WORK REQUIRED -
Gather every line of the records that contains the string "todomaster" and list those lines in the order they appear.

-------- THE INPUT

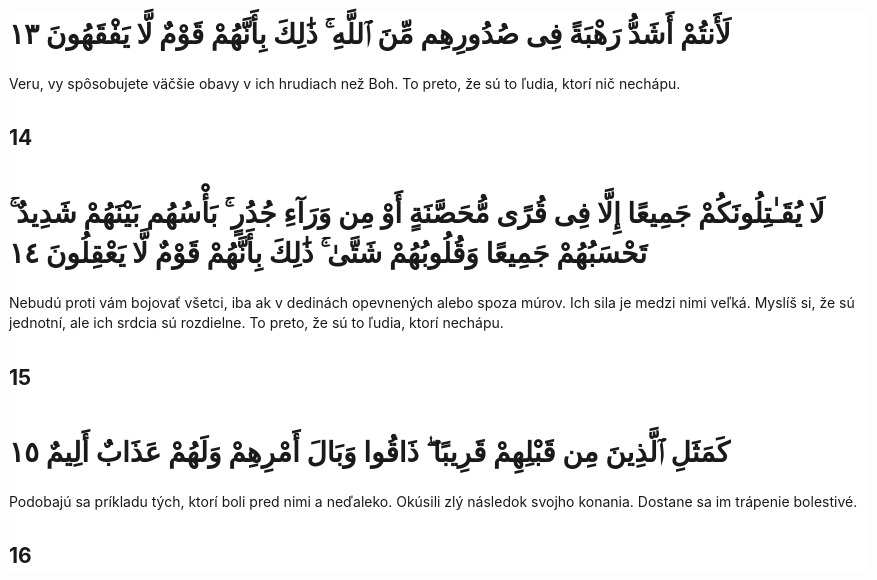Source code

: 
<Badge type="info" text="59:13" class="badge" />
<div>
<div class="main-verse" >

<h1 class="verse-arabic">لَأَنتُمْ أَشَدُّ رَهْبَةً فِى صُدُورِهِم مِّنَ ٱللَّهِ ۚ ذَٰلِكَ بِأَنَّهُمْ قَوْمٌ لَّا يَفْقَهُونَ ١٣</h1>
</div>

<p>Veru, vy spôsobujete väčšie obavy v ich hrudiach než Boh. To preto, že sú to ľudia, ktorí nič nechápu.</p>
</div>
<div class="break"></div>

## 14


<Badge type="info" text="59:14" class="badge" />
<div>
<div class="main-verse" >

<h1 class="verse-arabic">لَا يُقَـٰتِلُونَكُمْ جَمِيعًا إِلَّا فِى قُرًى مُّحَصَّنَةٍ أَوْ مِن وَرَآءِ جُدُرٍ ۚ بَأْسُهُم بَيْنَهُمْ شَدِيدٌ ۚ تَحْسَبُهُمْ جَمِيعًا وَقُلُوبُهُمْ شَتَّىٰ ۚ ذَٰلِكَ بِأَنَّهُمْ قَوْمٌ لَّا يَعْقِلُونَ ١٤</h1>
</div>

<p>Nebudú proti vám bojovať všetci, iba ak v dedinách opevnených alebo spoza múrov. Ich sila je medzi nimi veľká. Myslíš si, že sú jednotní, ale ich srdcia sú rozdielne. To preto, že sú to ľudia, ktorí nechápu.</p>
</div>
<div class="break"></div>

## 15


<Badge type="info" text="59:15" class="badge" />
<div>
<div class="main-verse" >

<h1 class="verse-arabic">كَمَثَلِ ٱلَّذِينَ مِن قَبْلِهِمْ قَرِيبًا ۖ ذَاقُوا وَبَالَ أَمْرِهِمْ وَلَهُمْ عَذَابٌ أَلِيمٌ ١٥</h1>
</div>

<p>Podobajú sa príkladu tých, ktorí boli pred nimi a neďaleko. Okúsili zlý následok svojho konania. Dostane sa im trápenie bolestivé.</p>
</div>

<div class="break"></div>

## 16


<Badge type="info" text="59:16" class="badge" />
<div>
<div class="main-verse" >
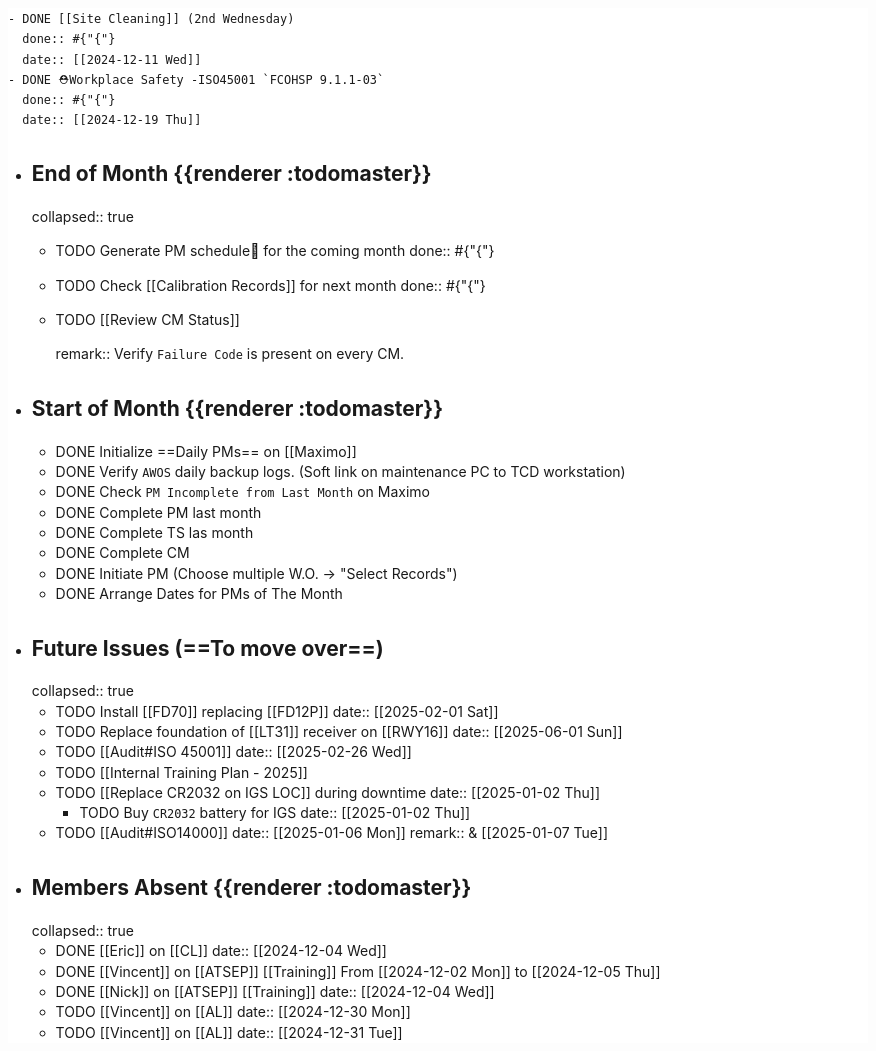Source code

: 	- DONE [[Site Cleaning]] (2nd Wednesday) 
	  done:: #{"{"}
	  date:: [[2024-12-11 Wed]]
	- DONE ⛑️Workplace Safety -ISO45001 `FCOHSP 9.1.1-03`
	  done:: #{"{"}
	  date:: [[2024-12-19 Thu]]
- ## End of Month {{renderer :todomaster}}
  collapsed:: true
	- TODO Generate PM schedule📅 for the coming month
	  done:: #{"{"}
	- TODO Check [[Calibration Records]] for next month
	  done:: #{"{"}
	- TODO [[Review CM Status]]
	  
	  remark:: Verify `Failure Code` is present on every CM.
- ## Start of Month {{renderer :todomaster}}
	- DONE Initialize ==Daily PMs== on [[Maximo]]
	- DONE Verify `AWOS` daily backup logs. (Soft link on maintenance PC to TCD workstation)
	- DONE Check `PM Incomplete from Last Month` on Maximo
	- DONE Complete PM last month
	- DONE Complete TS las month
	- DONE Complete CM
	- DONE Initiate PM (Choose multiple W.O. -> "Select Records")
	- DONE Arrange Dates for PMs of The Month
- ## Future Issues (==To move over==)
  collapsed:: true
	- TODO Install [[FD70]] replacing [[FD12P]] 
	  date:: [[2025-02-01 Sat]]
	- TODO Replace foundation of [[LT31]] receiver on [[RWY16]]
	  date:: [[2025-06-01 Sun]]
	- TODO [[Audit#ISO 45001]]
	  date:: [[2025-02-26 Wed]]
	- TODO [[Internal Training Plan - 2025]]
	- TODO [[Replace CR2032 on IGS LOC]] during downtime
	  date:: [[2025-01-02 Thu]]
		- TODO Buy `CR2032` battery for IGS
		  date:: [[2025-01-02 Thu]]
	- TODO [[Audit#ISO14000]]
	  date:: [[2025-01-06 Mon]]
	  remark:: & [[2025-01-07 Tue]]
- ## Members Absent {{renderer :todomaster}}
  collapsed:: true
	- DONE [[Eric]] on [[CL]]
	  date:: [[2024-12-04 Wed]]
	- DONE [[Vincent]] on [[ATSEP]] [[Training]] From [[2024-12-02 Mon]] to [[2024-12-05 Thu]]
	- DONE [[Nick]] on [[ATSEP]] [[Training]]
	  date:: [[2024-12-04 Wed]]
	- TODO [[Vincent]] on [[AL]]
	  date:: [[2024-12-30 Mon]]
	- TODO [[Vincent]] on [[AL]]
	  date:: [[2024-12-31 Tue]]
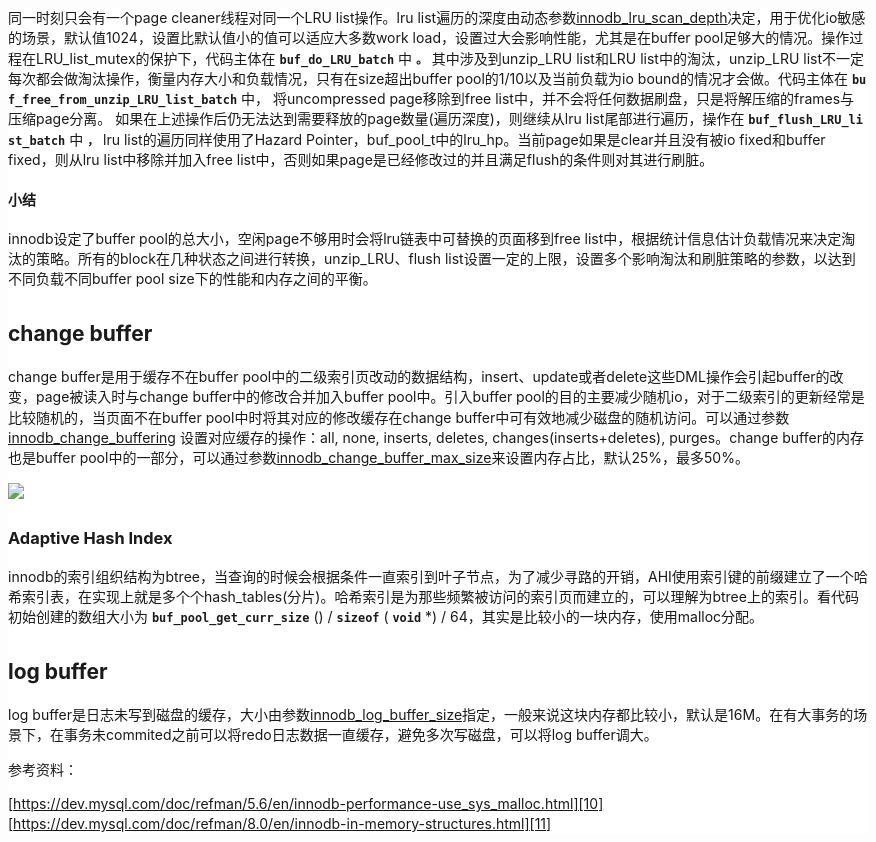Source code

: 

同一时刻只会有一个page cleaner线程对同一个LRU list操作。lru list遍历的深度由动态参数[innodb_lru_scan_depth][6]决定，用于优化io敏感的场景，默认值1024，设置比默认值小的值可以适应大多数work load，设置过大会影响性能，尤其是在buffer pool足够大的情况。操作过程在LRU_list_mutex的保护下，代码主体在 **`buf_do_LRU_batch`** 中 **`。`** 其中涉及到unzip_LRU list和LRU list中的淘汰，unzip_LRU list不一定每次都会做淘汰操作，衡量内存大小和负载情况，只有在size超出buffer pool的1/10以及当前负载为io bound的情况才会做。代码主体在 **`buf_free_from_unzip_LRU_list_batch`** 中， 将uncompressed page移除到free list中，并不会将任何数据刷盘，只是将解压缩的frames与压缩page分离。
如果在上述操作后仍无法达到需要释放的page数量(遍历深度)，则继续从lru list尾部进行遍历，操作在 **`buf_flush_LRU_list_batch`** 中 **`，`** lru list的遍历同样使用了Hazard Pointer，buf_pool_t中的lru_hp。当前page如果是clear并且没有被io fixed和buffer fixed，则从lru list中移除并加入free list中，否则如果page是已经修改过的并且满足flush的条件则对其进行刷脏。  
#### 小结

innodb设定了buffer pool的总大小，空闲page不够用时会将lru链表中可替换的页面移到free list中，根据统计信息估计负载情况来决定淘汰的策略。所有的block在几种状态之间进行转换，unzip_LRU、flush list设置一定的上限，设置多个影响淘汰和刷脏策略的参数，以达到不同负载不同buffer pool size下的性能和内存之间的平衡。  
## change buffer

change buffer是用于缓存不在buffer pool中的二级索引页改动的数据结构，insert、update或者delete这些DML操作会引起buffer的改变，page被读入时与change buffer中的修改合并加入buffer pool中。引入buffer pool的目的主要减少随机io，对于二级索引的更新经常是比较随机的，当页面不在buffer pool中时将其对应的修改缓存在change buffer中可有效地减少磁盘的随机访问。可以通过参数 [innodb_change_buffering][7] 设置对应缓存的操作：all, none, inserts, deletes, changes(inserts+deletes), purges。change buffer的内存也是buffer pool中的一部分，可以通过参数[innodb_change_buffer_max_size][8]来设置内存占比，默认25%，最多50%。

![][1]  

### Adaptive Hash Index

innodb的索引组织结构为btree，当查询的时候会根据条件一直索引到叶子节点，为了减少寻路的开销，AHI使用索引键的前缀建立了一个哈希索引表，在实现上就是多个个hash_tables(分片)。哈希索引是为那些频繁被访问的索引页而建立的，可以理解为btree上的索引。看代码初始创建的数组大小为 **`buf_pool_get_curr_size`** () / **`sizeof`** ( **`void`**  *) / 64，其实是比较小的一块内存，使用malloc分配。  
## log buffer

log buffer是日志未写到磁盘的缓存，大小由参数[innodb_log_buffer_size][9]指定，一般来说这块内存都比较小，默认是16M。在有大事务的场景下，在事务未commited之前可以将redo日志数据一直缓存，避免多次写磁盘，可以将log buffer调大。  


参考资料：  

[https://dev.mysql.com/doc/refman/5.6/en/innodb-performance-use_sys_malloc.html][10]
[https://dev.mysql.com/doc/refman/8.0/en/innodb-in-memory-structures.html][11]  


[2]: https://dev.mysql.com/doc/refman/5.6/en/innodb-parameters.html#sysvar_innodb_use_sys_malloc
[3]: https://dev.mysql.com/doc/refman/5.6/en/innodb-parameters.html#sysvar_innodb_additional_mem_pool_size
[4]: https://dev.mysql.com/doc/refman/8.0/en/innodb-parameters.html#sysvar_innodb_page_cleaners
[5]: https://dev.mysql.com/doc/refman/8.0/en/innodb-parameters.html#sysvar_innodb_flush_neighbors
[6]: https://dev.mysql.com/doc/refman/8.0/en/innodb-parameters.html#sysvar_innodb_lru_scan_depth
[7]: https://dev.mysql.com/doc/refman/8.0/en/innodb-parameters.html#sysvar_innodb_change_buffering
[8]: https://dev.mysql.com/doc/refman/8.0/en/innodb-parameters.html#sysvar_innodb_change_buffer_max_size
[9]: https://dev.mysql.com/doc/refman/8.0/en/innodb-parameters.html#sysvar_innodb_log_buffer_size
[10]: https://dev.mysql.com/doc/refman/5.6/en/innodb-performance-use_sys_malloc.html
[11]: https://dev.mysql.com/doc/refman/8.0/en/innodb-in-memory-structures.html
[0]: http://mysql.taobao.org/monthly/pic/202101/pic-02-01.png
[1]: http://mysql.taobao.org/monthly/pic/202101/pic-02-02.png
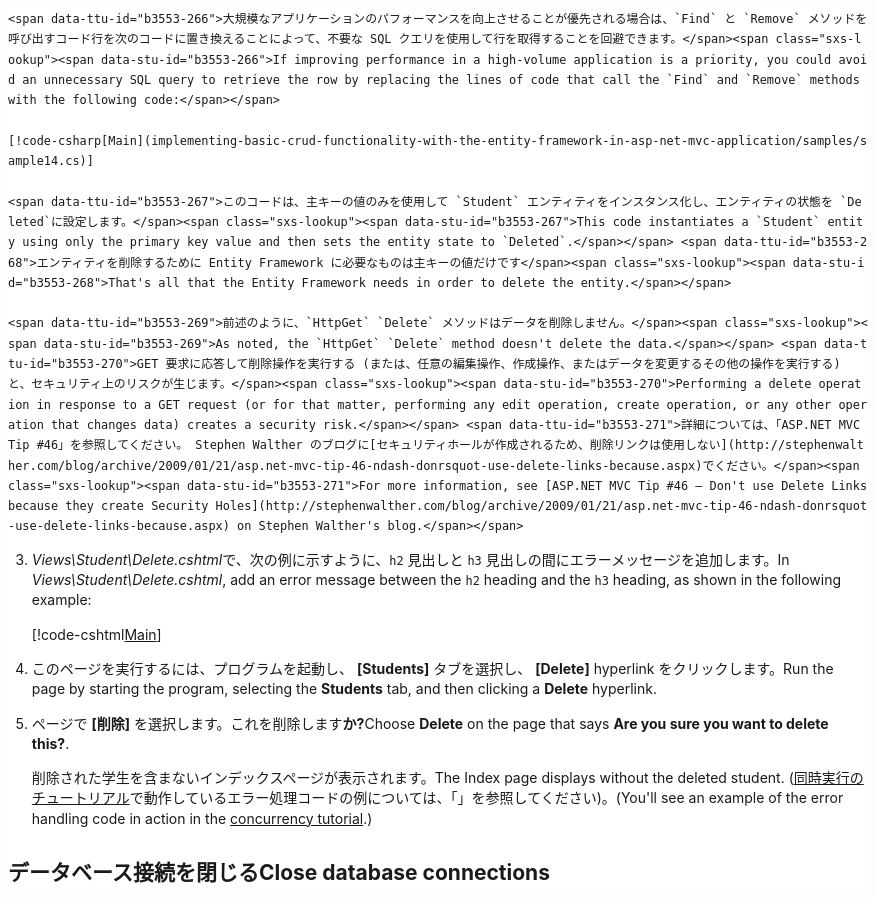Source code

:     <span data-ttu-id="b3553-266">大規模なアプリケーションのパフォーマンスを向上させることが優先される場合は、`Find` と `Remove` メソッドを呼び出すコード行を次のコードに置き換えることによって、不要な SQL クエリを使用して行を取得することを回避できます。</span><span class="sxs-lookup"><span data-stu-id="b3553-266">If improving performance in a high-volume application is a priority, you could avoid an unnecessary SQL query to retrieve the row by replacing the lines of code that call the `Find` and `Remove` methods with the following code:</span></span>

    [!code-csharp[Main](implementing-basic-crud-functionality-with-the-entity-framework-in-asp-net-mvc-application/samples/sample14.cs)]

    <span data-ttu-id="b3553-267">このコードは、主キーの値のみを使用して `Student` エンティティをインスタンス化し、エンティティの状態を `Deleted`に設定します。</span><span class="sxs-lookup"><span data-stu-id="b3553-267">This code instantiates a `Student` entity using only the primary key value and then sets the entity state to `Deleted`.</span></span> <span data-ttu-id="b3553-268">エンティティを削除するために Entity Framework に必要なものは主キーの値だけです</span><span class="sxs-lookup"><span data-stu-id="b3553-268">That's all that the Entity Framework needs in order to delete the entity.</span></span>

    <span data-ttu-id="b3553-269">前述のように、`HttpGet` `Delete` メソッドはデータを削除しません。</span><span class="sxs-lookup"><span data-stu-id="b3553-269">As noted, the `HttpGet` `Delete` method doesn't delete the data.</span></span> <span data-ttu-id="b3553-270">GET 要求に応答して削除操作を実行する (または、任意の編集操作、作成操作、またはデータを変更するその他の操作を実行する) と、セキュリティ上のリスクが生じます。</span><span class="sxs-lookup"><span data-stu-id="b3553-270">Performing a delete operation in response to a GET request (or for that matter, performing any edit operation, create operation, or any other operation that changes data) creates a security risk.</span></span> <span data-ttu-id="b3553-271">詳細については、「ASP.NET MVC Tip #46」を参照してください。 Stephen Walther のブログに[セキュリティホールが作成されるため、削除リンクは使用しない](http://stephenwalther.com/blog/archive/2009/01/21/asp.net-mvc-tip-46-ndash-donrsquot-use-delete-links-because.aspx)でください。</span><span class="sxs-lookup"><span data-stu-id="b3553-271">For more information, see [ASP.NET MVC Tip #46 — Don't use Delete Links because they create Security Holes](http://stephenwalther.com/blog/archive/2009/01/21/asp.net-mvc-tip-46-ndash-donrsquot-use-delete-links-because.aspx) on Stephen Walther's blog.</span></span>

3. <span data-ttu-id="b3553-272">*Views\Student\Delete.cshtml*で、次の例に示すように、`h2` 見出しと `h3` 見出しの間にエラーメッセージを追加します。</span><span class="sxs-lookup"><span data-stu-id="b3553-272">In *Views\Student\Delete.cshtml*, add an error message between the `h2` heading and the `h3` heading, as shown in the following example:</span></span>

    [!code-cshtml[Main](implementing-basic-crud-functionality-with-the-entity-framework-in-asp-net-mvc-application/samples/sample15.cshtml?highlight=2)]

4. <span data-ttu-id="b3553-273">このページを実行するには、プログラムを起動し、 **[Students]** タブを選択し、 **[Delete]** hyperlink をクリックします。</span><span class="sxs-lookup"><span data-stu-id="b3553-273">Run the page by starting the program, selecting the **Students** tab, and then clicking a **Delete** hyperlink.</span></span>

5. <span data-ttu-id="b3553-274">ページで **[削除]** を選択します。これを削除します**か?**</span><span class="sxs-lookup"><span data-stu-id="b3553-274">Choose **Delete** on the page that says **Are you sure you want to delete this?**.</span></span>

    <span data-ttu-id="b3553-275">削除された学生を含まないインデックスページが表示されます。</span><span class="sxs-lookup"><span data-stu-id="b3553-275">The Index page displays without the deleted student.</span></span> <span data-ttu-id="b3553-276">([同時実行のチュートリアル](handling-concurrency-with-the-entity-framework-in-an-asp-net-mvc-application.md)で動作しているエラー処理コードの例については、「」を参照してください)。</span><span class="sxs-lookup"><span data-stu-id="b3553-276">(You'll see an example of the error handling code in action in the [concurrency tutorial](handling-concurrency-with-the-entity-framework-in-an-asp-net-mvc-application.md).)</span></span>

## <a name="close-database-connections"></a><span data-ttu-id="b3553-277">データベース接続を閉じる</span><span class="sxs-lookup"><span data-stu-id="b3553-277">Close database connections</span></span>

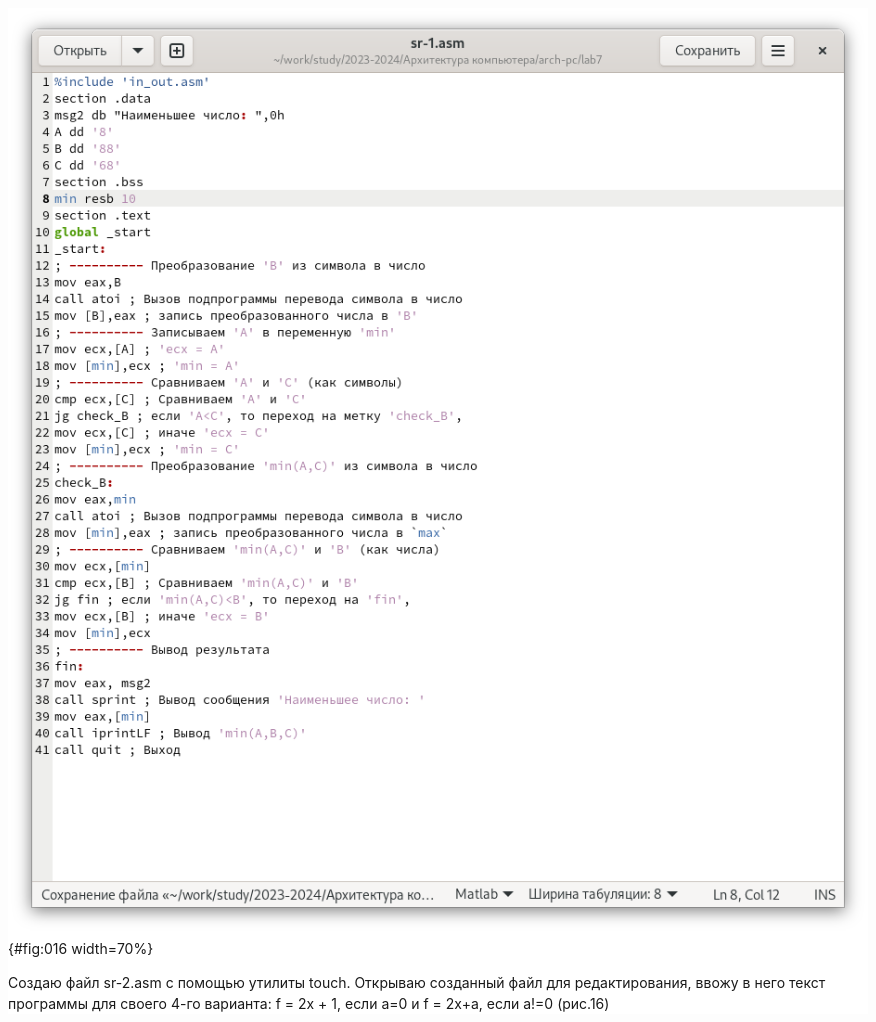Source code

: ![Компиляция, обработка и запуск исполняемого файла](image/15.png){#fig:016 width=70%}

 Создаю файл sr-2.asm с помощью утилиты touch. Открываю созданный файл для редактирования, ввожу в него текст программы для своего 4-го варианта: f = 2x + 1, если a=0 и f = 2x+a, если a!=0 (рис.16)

----------------

ANSWER SPACE -
- ## End of Month {{renderer :todomaster}}
- ## Start of Month {{renderer :todomaster}}
- ## Members Absent {{renderer :todomaster}}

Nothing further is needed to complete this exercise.